Every line of the records that holds the word "magnification" should be copied.
═══ Dataset entries ═══
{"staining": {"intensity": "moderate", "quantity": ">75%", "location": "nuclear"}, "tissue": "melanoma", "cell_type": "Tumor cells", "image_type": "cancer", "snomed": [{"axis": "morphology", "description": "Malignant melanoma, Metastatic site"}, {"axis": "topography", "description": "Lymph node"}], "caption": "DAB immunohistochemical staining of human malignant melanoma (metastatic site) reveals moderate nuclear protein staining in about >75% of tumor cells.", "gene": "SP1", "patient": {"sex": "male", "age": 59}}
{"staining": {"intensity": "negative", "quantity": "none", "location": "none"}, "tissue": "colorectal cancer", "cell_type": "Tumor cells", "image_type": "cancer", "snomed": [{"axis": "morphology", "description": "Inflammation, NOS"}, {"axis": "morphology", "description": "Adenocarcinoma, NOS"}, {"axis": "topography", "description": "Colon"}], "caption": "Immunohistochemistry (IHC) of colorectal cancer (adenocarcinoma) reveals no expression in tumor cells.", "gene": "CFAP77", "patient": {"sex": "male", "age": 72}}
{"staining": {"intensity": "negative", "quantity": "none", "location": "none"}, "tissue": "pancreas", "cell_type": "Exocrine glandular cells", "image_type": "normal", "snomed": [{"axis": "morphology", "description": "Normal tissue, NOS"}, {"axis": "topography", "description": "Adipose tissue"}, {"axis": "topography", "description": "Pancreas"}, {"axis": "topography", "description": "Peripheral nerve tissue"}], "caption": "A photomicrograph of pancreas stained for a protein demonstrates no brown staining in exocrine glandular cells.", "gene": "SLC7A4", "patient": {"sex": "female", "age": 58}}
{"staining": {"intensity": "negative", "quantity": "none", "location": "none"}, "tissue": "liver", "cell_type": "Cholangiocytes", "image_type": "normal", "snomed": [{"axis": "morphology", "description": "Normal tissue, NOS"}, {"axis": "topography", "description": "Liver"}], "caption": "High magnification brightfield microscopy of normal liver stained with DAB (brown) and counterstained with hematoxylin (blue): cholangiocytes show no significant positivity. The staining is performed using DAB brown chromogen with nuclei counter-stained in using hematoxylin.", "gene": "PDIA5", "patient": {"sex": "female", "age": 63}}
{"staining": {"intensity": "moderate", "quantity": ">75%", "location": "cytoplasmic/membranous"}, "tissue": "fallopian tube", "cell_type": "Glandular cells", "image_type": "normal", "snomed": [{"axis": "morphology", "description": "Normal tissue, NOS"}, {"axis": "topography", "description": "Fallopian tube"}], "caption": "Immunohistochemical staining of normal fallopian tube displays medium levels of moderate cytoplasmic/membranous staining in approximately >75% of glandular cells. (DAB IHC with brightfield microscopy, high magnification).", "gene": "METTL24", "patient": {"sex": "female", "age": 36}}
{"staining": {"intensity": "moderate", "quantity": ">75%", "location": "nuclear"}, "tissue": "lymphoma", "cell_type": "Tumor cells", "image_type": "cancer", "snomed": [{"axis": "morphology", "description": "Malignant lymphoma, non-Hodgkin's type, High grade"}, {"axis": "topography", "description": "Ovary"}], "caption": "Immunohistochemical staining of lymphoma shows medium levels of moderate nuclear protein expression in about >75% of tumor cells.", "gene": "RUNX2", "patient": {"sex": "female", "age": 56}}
═══
■ Written answer ■
{"staining": {"intensity": "negative", "quantity": "none", "location": "none"}, "tissue": "liver", "cell_type": "Cholangiocytes", "image_type": "normal", "snomed": [{"axis": "morphology", "description": "Normal tissue, NOS"}, {"axis": "topography", "description": "Liver"}], "caption": "High magnification brightfield microscopy of normal liver stained with DAB (brown) and counterstained with hematoxylin (blue): cholangiocytes show no significant positivity. The staining is performed using DAB brown chromogen with nuclei counter-stained in using hematoxylin.", "gene": "PDIA5", "patient": {"sex": "female", "age": 63}}
{"staining": {"intensity": "moderate", "quantity": ">75%", "location": "cytoplasmic/membranous"}, "tissue": "fallopian tube", "cell_type": "Glandular cells", "image_type": "normal", "snomed": [{"axis": "morphology", "description": "Normal tissue, NOS"}, {"axis": "topography", "description": "Fallopian tube"}], "caption": "Immunohistochemical staining of normal fallopian tube displays medium levels of moderate cytoplasmic/membranous staining in approximately >75% of glandular cells. (DAB IHC with brightfield microscopy, high magnification).", "gene": "METTL24", "patient": {"sex": "female", "age": 36}}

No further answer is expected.